Madhuri Dixit has herself quoted that India has got its best in the form of Priyanka Chopra. That’s a quote of the day.
Wow! It is. I am so touched. Throughout my career, I’ve worked with enormous talents, from directors to actors to technicians, but I’ve always imbibed the best of all of them because I have a huge hunger for what I do. I don’t know if I am good, I don’t think I am one of India’s finest actor or whatever. Yes, people are very kind to me. All I know is that I love what I do. I want to really be remembered as someone who can do everything. If there is a role of a man given to me, I want to play the best man ever on celluloid. I really don’t compete with anybody else. I have no interest in competitions. As an actor I just tremendously love what I do and I hope I continue getting that. That’s my biggest dream.

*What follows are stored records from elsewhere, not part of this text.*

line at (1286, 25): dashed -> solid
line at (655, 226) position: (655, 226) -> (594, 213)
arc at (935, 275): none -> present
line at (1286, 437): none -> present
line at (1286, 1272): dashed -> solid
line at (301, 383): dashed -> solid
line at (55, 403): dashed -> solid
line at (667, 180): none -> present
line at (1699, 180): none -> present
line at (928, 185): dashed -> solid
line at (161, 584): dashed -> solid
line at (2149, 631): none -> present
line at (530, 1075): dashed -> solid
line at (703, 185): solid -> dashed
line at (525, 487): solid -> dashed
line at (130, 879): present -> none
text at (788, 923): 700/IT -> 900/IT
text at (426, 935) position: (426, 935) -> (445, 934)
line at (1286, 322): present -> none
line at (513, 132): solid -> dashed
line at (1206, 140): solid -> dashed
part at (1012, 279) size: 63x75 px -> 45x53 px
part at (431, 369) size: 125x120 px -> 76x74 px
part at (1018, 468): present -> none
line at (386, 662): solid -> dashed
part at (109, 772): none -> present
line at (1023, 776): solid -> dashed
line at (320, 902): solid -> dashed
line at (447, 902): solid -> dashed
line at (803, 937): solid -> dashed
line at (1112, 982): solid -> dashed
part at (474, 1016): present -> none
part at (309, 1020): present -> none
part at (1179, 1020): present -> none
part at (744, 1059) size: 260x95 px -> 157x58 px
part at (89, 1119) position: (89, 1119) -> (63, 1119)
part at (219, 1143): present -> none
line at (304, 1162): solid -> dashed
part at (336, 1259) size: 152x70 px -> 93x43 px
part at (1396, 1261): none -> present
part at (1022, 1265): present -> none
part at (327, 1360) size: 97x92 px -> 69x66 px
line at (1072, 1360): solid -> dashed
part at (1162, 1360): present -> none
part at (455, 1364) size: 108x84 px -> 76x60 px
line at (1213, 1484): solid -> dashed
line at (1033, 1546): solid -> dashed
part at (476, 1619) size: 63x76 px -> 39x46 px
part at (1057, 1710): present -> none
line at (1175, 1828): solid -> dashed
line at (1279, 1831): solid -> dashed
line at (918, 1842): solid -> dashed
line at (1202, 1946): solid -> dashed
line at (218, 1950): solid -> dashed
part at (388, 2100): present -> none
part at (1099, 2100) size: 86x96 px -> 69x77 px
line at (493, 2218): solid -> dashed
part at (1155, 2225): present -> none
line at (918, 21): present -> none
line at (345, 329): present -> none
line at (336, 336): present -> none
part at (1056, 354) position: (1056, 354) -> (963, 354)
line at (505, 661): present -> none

And what better way to end this interview by asking you what if you wake up one morning and hear…and the Oscar goes to Priyanka Chopra?
Wow! That’ll be quite something. I’ve never really worked for awards. The only agenda for me when I’m working is to stay true to every character that I am playing. It’s nothing to do with box office success; it’s not to get the accolades, etc. It’s to have my director turn around and say, “Sh**, that looked good”. It’s the moment. Yes, all good work leads to awards, credibility, etc. But between action and cut I want to create magic.